Natus Medical (BABY) Stock Drops on Downbeat Q3 Forecast - TheStreet

NEW YORK (TheStreet) -- Shares of Natus Medical (BABY)  were dropping 9% to $40.03 on heavy trading volume late-afternoon Monday as the newborn care and neurology healthcare products company reduced its fiscal 2016 third-quarter revenue guidance.

Natus Medical now expects revenue to be in the range of $89 million to $91 million, down from its prior forecast of $97 million to $98 million in revenue. 

Wall Street is looking for the Pleasanton, CA-based company to report $97.77 million in revenue for the quarter. 

The shortfall is primarily due to a shipment hold that was voluntarily initiated at its Seattle facility. The hold is in place while the company fixes deficiencies in its engineering and manufacturing quality processes, Natus Medical said in a statement. 

Natus Medical said it expects production to resume in the 2016 fourth quarter and the first quarter of 2017. 

Additionally, the company announced today that it agreed to purchase GN Otometrics for $145 million in cash. GN Otometrics is a Danish manufacturer of hearing instruments. 

Roth Capital said it was disappointed about the shortfall, but added that Natus Medical's acquisition of GN Otometrics is "a meaningful positive" for the company, according to TheFly.

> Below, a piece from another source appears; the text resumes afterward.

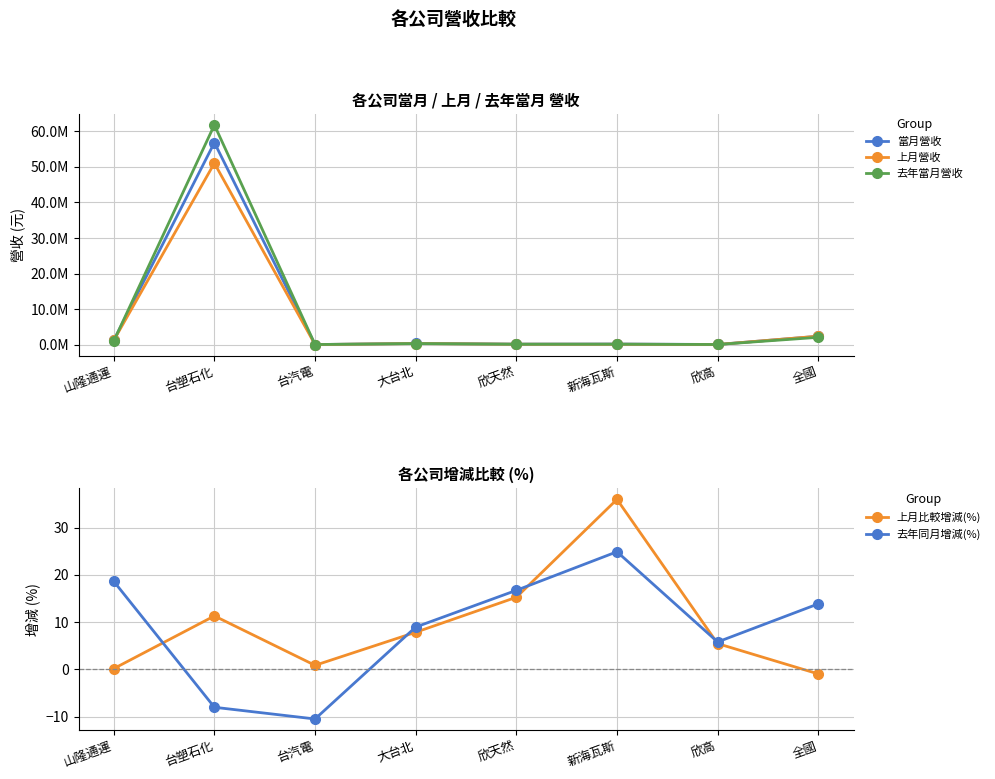

At which category is the sum across all series the highest?

台塑石化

The firm has a "buy" rating and $47 price target on the stock.

About 1.5 million of the company's shares have changed hands so far today vs. its average volume of 253,084 shares per day.

Separately, TheStreet Ratings objectively rated this stock according to its "risk-adjusted" total return prospect over a 12-month investment horizon. Not based on the news in any given day, the rating may differ from Jim Cramer's view or that of this articles's author. TheStreet Ratings has this to say about the recommendation:

TheStreet Ratings team rates Natus Medical as a Buy with a ratings score of A-. This is based on the convergence of positive investment measures, which should help this stock outperform the majority of stocks that it rates. The company's strengths can be seen in multiple areas, such as its revenue growth, largely solid financial position with reasonable debt levels by most measures, reasonable valuation levels, growth in earnings per share and good cash flow from operations. The team feels its strengths outweigh the fact that the company has had somewhat disappointing return on equity.